Random herd curves in a test-day model for milk, fat, and protein production of dairy cattle in The Netherlands

A P W de Roos, A G F Harbers, G de Jong
Journal of Dairy Science 2004, 87 (8): 2693-701
With random regression models, genetic parameters of test-day milk production records of dairy cattle can be estimated directly from the data. However, several researchers that used this method have reported unrealistically high variances at the borders of the lactation trajectory and low genetic correlations between beginning and end of lactation. Recently, it has been proposed to include herd-specific regression curves in the random regression model. The objective was to study the effect of including random herd curves on estimated genetic parameters.
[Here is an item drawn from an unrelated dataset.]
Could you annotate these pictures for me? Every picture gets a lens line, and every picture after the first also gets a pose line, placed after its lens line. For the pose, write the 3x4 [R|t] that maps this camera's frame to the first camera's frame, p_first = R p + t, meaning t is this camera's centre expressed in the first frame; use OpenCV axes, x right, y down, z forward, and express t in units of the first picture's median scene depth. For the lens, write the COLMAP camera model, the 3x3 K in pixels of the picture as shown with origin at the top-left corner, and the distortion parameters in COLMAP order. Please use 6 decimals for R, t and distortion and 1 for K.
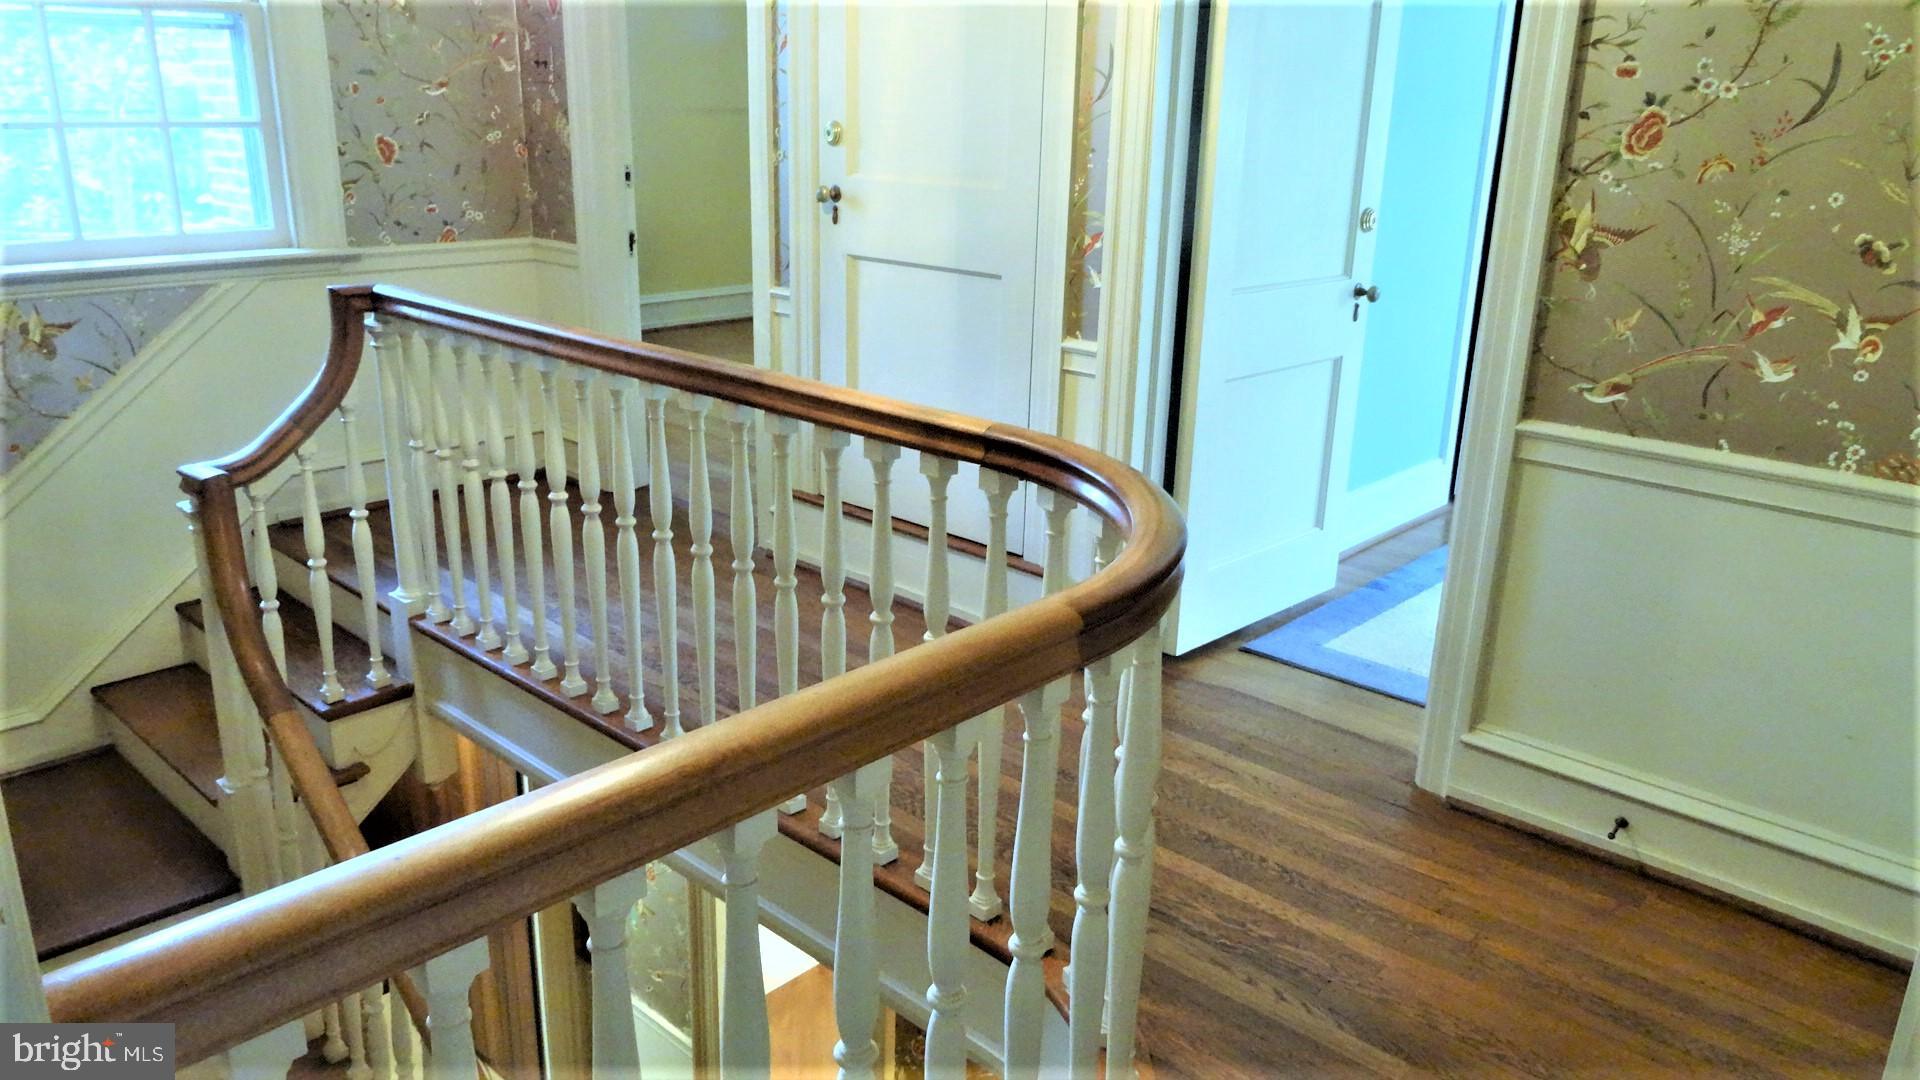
lens RADIAL K [[1376.2, 0, 960.0], [0, 1376.2, 540.0], [0, 0, 1]] dist [0.004049, -0.000815]
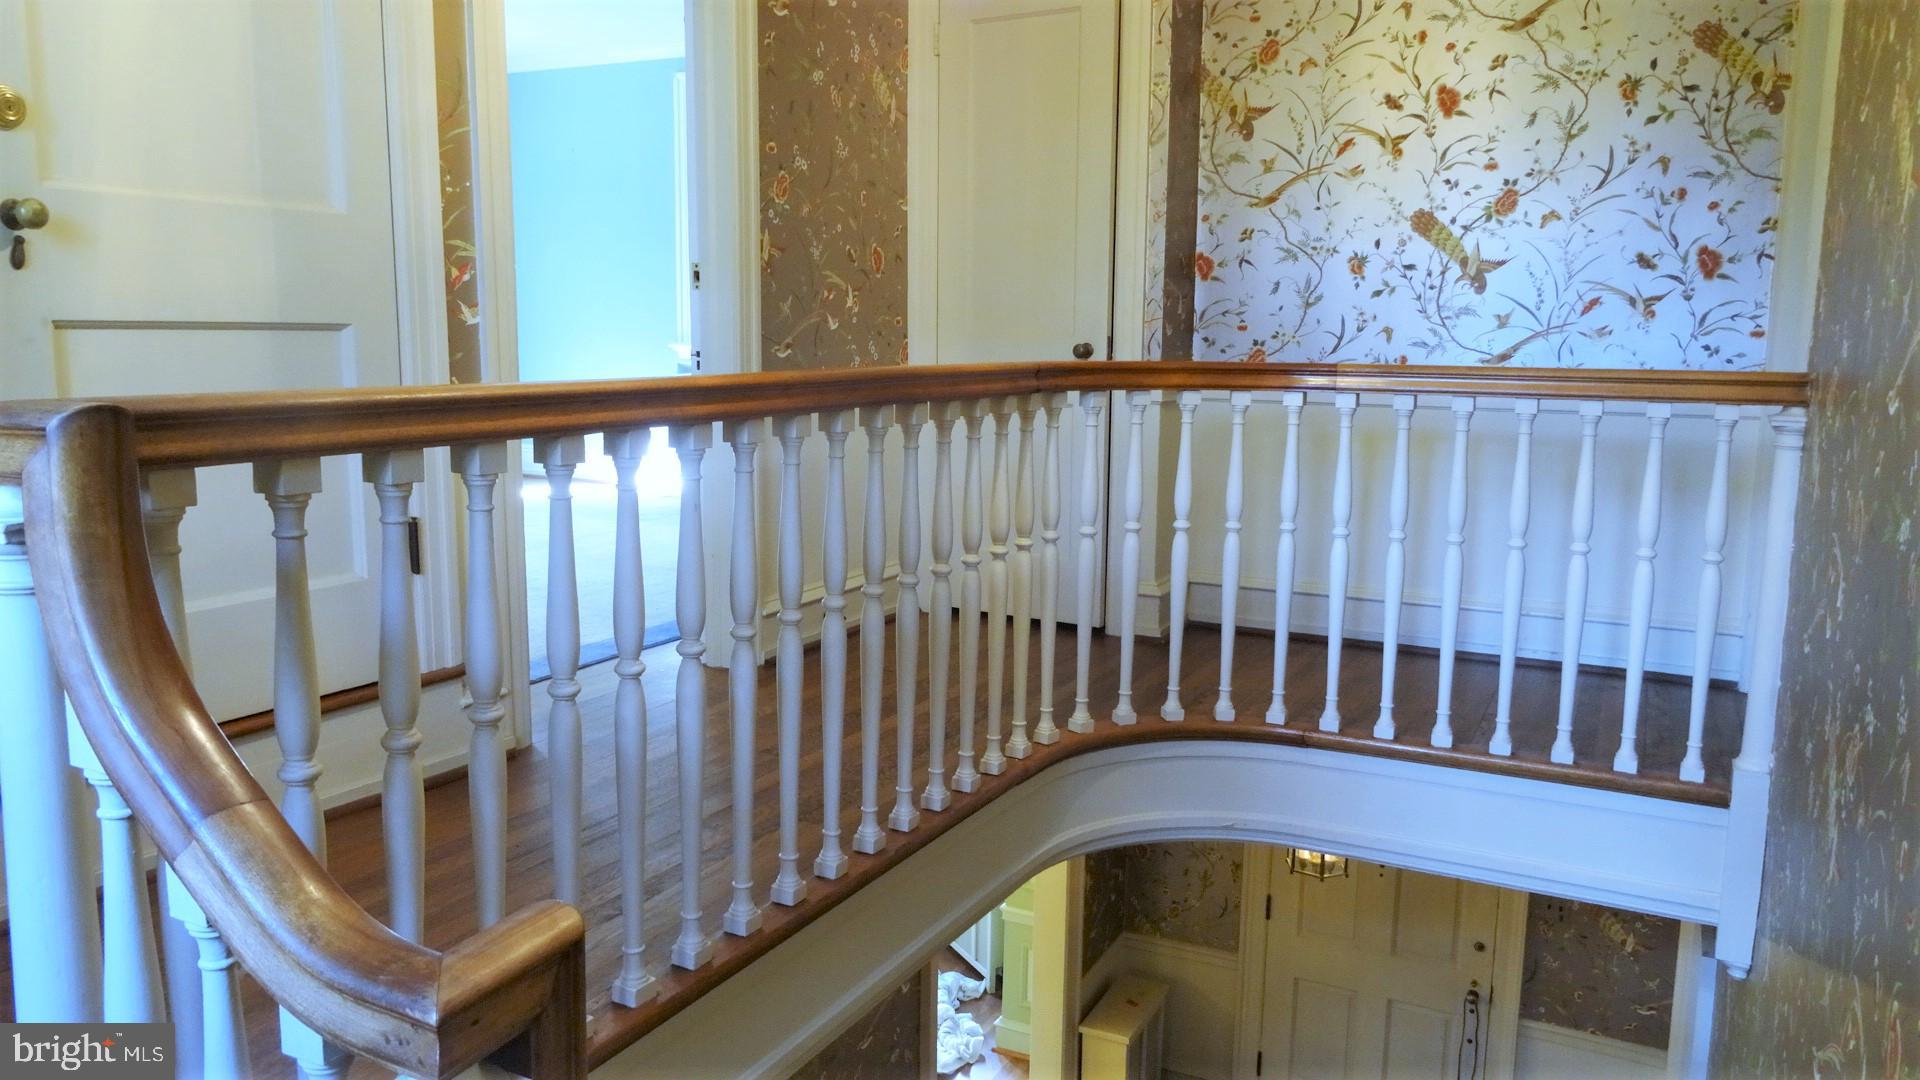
lens RADIAL K [[1376.2, 0, 960.0], [0, 1376.2, 540.0], [0, 0, 1]] dist [0.004049, -0.000815]
pose [[-0.264455, -0.174762, 0.948431, -1.222011], [0.279514, 0.927342, 0.248814, -0.263595], [-0.923004, 0.330900, -0.196392, 1.309443]]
Genetic parameters were estimated with 2 models; both included random regressions for the additive genetic and permanent environmental effect, whereas the second model also included a random regression effect for herd x 2-yr period of calving. All random regressions were modeled with fourth-order Legendre polynomials. Bayesian techniques with Gibbs sampling were used to estimate all parameters. The data set comprised 857,255 test-day milk, fat, and protein records from lactations 1, 2, and 3 of 43,990 Holstein cows from 544 herds. Genetic variances estimated by the second model were lower in the first 100 d and at the end of the lactation, especially in lactations 2 and 3. Genetic correlations between d 50 and the end of lactation were around 0.25 higher in the second model and were consistent with studies where lactation stages are modeled as different traits. Subsequently, estimated heritabilities for persistency were up to 0.14 lower in the second model. It is suggested to include herd curves in a random regression model when estimating genetic parameters of test-day production traits in dairy cattle.